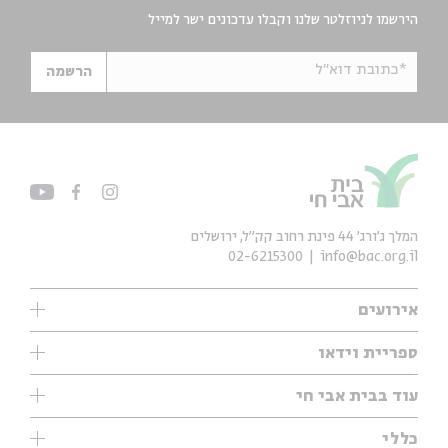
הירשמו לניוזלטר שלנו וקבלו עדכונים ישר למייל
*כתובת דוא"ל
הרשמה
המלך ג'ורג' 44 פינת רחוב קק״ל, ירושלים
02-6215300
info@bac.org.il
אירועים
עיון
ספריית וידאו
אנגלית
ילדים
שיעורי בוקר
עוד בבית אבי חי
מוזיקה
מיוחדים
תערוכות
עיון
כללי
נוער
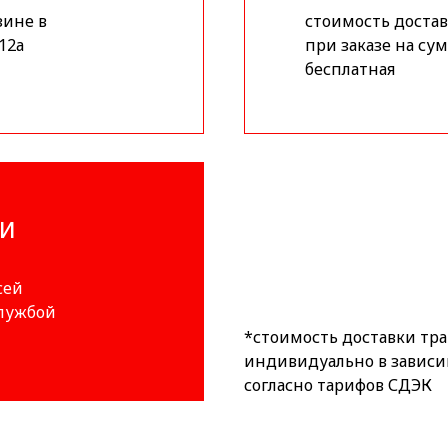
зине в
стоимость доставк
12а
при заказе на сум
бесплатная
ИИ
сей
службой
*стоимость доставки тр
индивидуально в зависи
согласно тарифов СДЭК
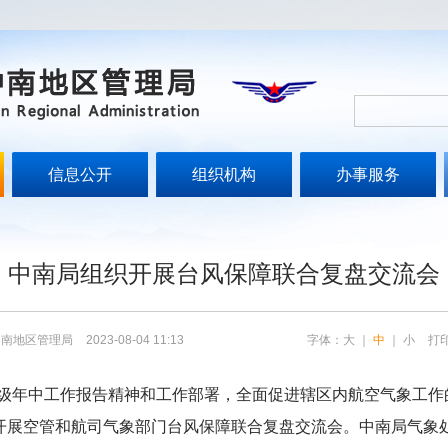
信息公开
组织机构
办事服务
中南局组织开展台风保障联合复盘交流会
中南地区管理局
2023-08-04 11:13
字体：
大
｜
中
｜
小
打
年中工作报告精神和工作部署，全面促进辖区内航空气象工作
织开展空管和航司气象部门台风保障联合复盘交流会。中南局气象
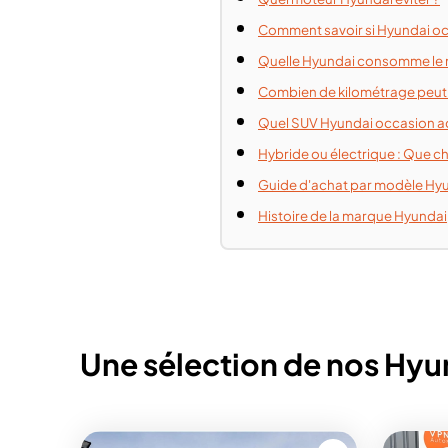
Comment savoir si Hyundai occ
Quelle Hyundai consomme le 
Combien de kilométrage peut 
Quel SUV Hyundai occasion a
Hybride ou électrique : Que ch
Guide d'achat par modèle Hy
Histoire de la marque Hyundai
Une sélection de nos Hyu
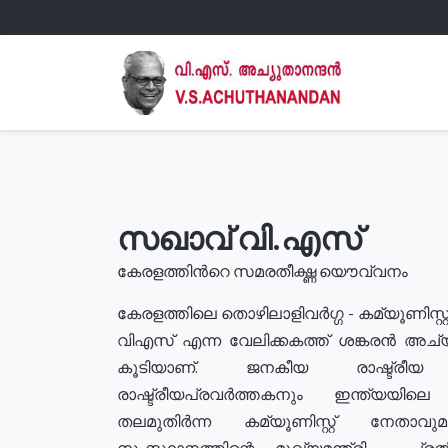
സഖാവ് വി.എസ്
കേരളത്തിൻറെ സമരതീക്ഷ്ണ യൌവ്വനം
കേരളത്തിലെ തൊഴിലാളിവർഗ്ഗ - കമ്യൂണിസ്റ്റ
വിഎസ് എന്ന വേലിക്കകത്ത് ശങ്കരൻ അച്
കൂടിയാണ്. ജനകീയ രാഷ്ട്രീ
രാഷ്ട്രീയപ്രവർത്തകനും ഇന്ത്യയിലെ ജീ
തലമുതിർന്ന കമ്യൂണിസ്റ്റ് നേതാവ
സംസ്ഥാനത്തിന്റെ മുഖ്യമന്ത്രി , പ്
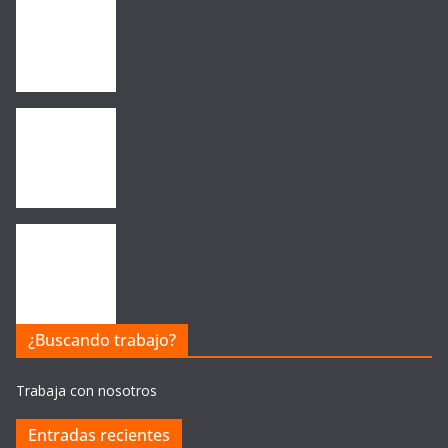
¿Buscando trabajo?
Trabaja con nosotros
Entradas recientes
- - -
» WORK TO BE COMPLETED
Copy the text of every record above word for word, leaving out the pictures.

» RESPONSE AREA
הירשמו לניוזלטר שלנו וקבלו עדכונים ישר למייל
*כתובת דוא"ל
הרשמה
המלך ג'ורג' 44 פינת רחוב קק״ל, ירושלים
02-6215300
info@bac.org.il
אירועים
עיון
ספריית וידאו
אנגלית
ילדים
שיעורי בוקר
עוד בבית אבי חי
מוזיקה
מיוחדים
תערוכות
עיון
כללי
נוער
зине в
стоимость доставк
12а
при заказе на сум
бесплатная
ИИ
сей
службой
*стоимость доставки тр
индивидуально в зависи
согласно тарифов СДЭК
信息公开
组织机构
办事服务
中南局组织开展台风保障联合复盘交流会
中南地区管理局
2023-08-04 11:13
字体：
大
｜
中
｜
小
打
年中工作报告精神和工作部署，全面促进辖区内航空气象工作
织开展空管和航司气象部门台风保障联合复盘交流会。中南局气象
Comment savoir si Hyundai occ
Quelle Hyundai consomme le 
Combien de kilométrage peut 
Quel SUV Hyundai occasion a
Hybride ou électrique : Que ch
Guide d'achat par modèle Hy
Histoire de la marque Hyundai
Une sélection de nos Hyu
സഖാവ് വി.എസ്
കേരളത്തിൻറെ സമരതീക്ഷ്ണ യൌവ്വനം
കേരളത്തിലെ തൊഴിലാളിവർഗ്ഗ - കമ്യൂണിസ്റ്റ
വിഎസ് എന്ന വേലിക്കകത്ത് ശങ്കരൻ അച്
കൂടിയാണ്. ജനകീയ രാഷ്ട്രീ
രാഷ്ട്രീയപ്രവർത്തകനും ഇന്ത്യയിലെ ജീ
തലമുതിർന്ന കമ്യൂണിസ്റ്റ് നേതാവ
സംസ്ഥാനത്തിന്റെ മുഖ്യമന്ത്രി , പ്
¿Buscando trabajo?
Trabaja con nosotros
Entradas recientes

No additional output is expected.